Of course the stakes are high. A treatment for Alzheimer's disease to delay onset has not only been elusive, but even understanding disease progression and diagnosing it correctly remains a hurdle as demand for acute care is surging as many countries face a steady increase in aging populations.

Wischik said his focus is on the tangle pathology originally discovered by Alois Alzheimer, not on beta amyloid that firms such as Eli Lilly ($LLY) and Pfizer ($PFE) have explored aggressively. His research suggests one way to treat the symptoms is by dissolving paired helical filaments with pharmaceutically viable compounds acting as TAIs, to delay disease onset.

Indeed, he reported in 1996 that the chemical substance methylthioninium (MT), and commonly known as "methylene blue", used in medicine for the last 100 years, dissolves tangle filaments isolated from the human brain by selectively blocking a critical step in the process required to form the rogue filaments.

But there was a problem in the use of the drug in Phase II that the release says has been solved.

"TauRx scientists discovered that MTC suffers from dose-dependent impairment in absorption when taken with food. This is due to the fact that the oxidized MT+ form needs to be actively converted to the reduced LMT form in the gut before it can be absorbed as LMT. In other words, MTC is a pro-drug for LMT, and food interferes with the conversion and absorption process. Since MTC was given with food in the Phase II trial to maximize tolerability for patients, only 109 mg/day of the intended 228-mg dose was available for absorption. Therefore, the minimum effective dose of 138 mg/day identified in the trial was simply the highest available dose tested."

The company said a new version in Phase III, denoted LMTX for now, is better absorbed and tolerated than MTC.

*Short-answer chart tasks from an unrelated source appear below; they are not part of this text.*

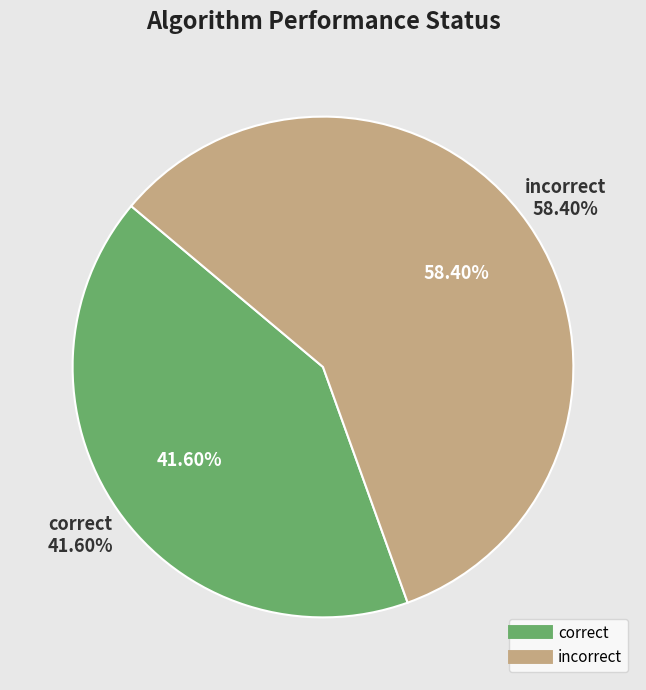

Is the sum of failed and incorrect greater than half?

Yes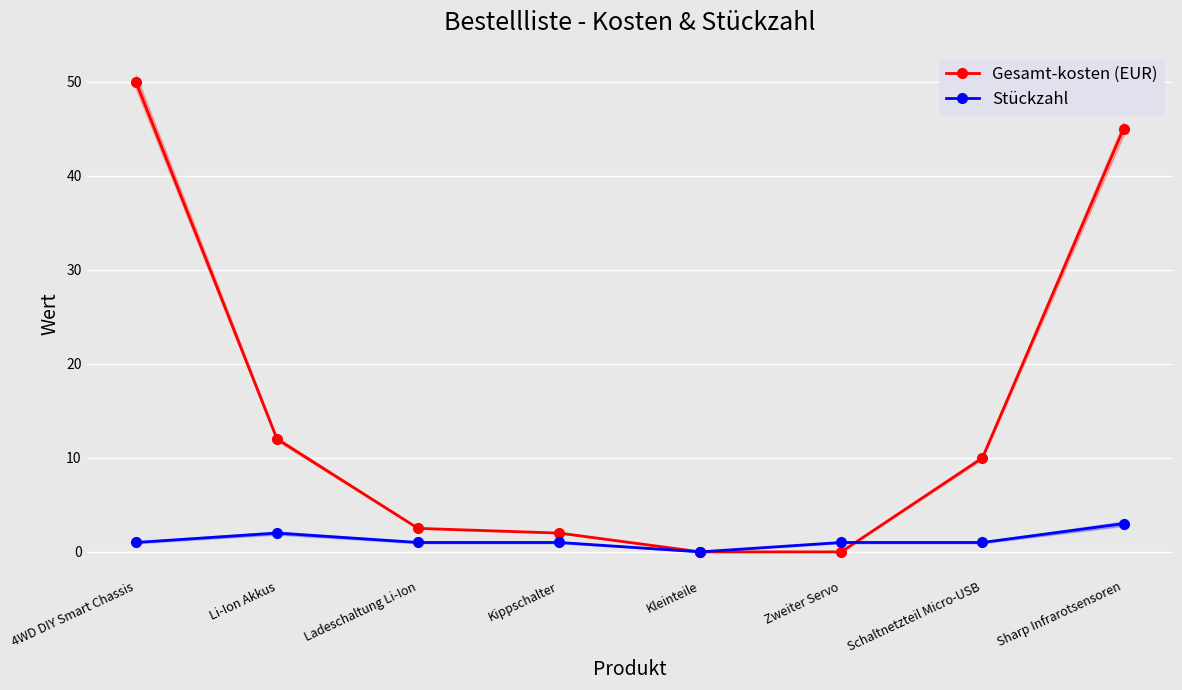

Is this an area chart (filled region under the line)?

No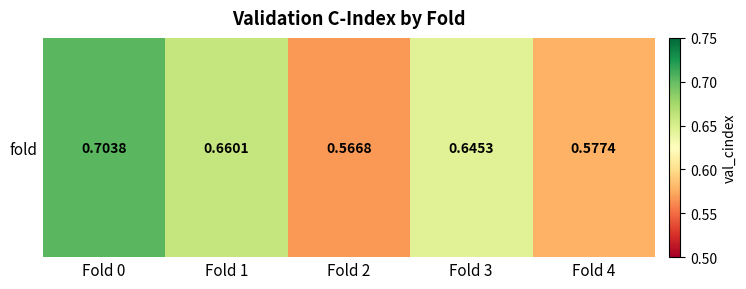

What is the average value?

0.6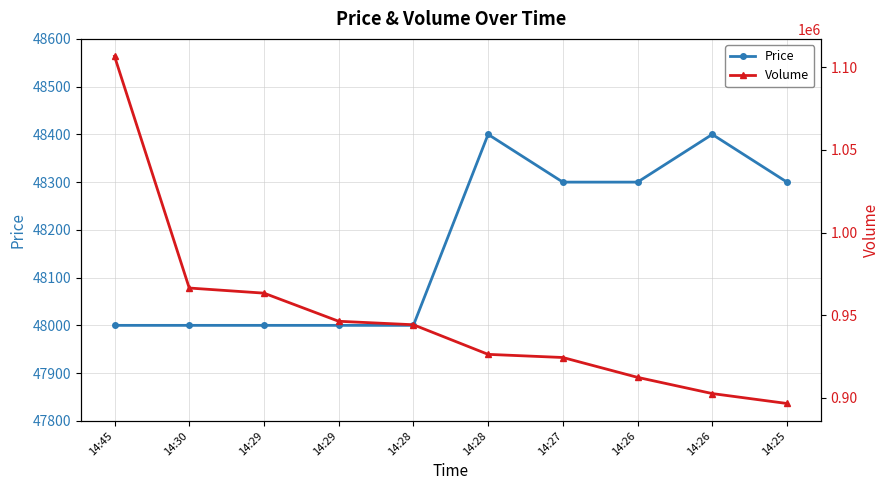

What is the difference between the maximum and minimum values in the Price series?

400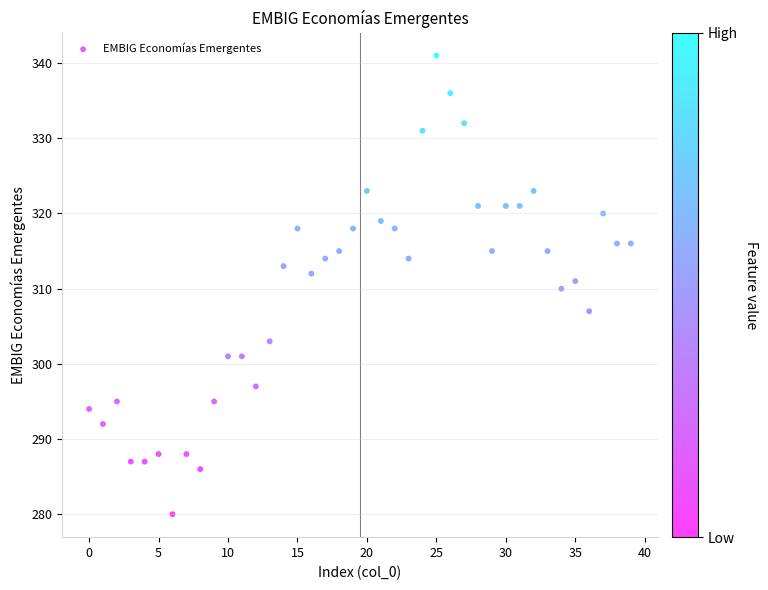

What is the range of Y values (max minus min)?

61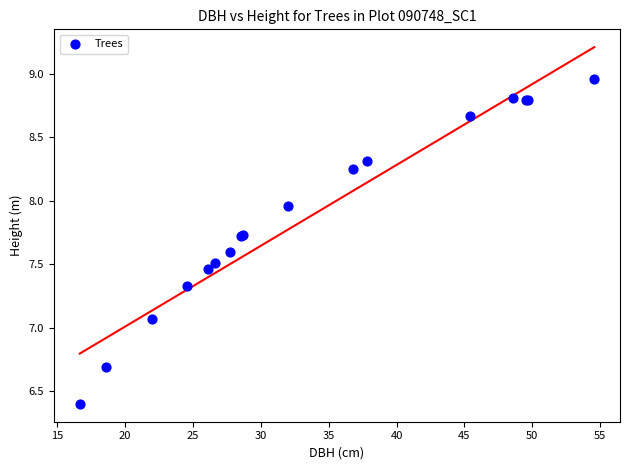

What Y value in the scatter plot is closest to 7?

7.1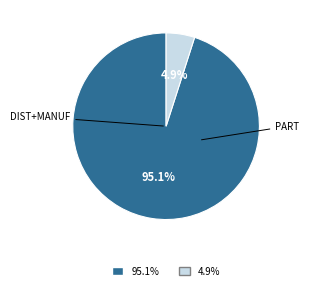

How many slices are in this pie chart?

2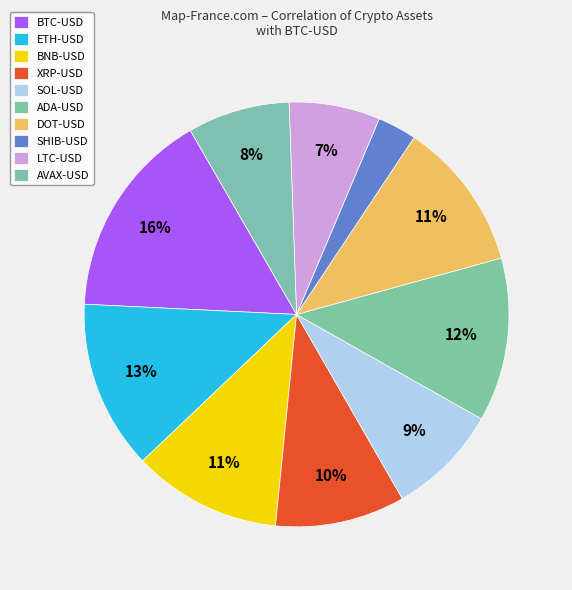

How many slices are in this pie chart?

10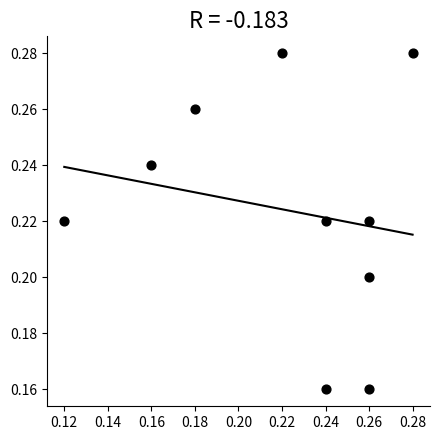

Count the number of points in this scatter plot.

10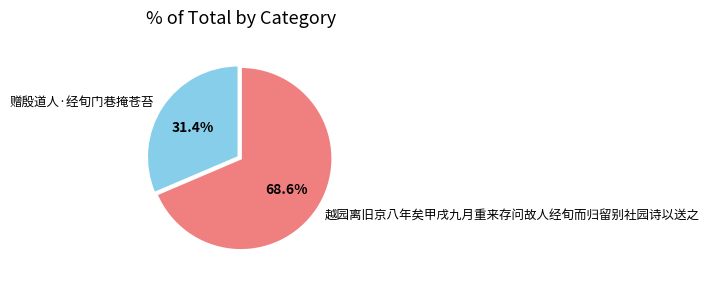

True or false: 赠殷道人·经旬门巷掩苍苔 accounts for 46% of the total.

False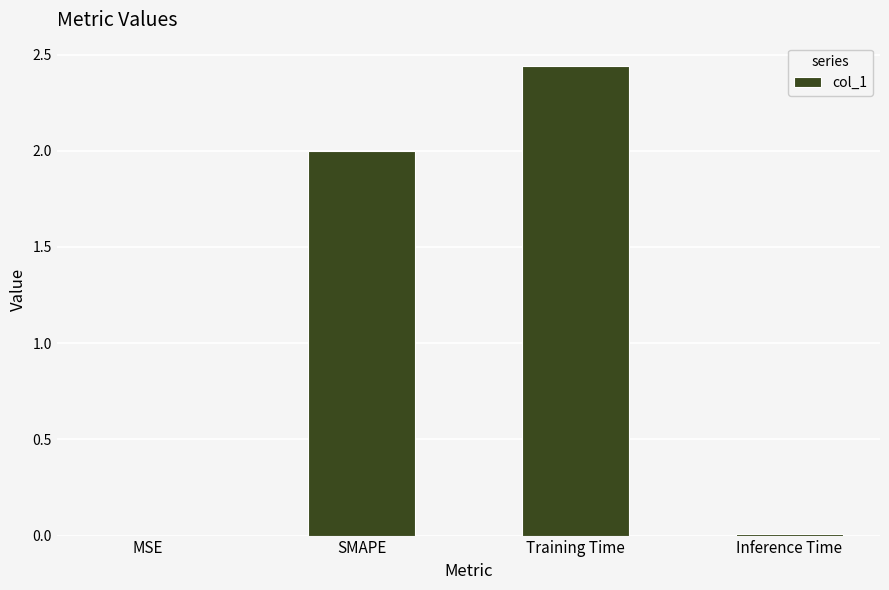

What is the sum of the values at Training Time and SMAPE?

4.4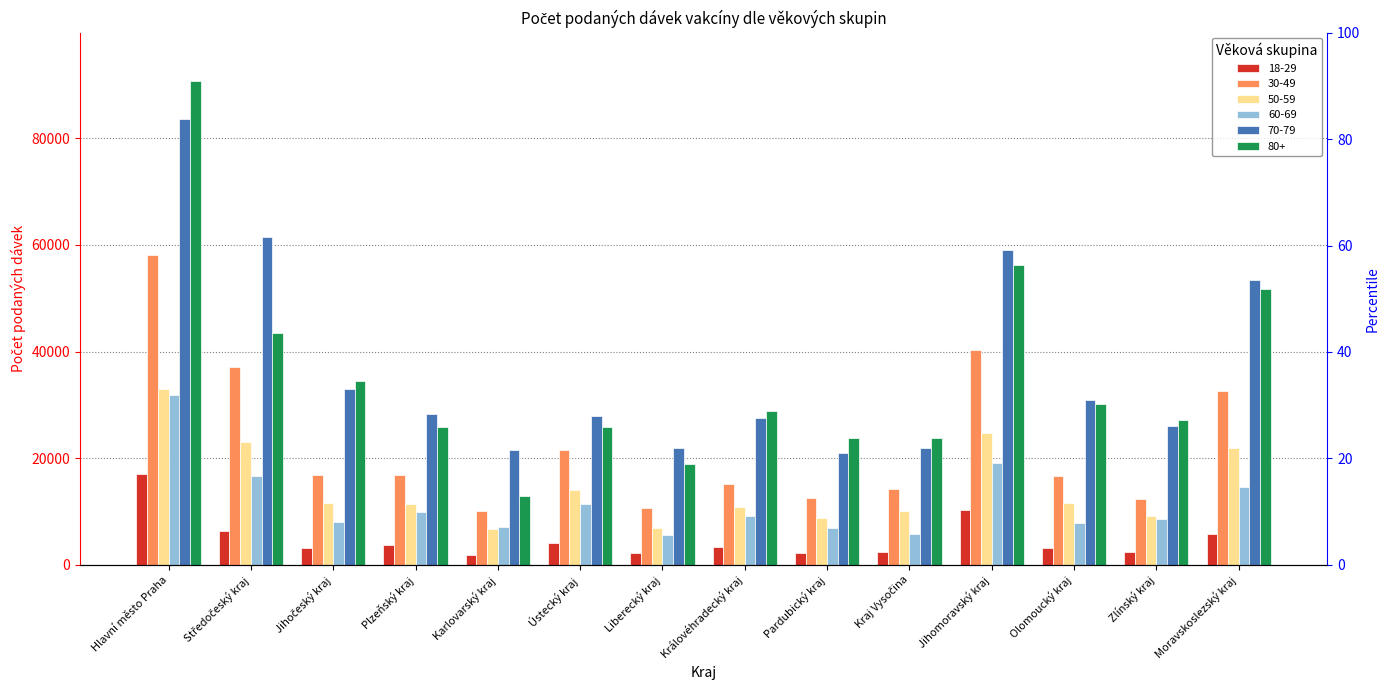

Rank the series by their maximum value, from lowest to highest.

18-29, 60-69, 50-59, 30-49, 70-79, 80+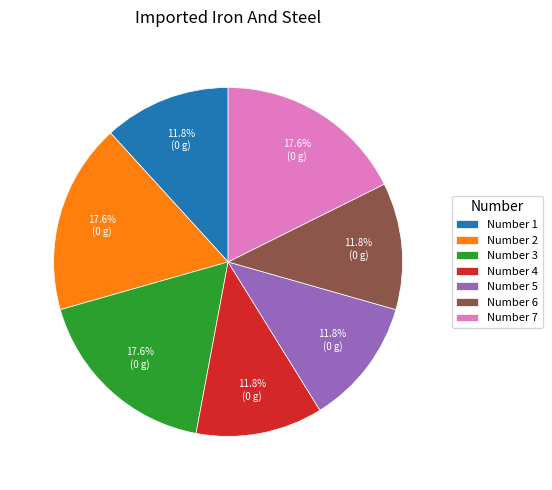

Approximately how many times larger is the value at Number 3 compared to Number 2?

1.0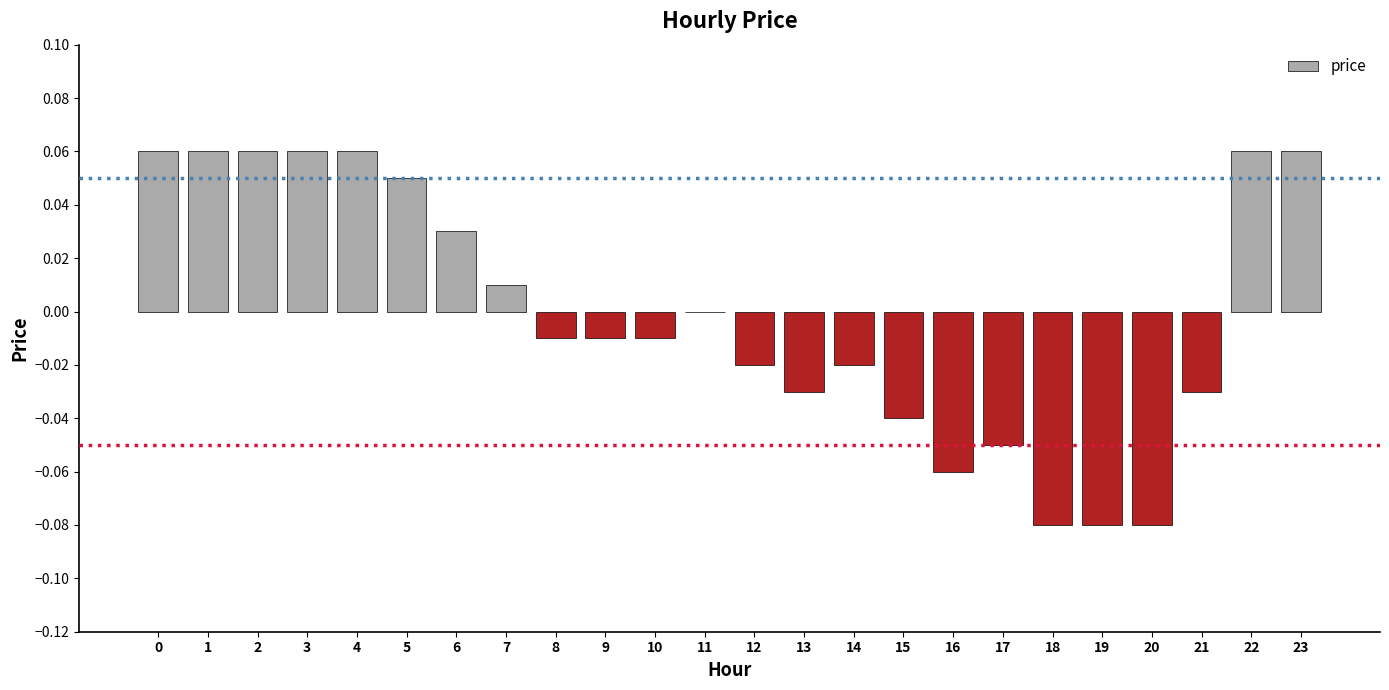

How many categories are shown in the chart?

24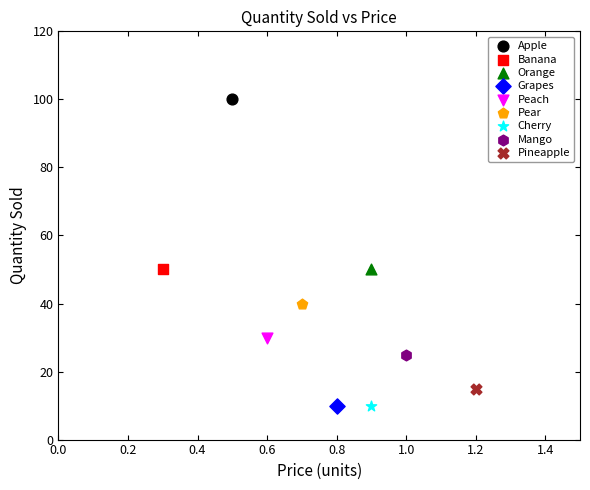

What are all the series names shown in the legend?

Apple, Banana, Orange, Grapes, Peach, Pear, Cherry, Mango, Pineapple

"This has enabled Phase III trials to test whether an even higher level of efficacy can be achieved without significant loss of tolerability and safety," the release said.

"These trials are now fully recruited and the first results are expected in the first half of 2016. If the Phase III clinical trials confirm a level of efficacy and safety similar to that seen in the Phase II trial reported in the Journal of Alzheimer's Disease, a treatment targeting the Tau aggregation pathology of AD could be on the market as early as 2017."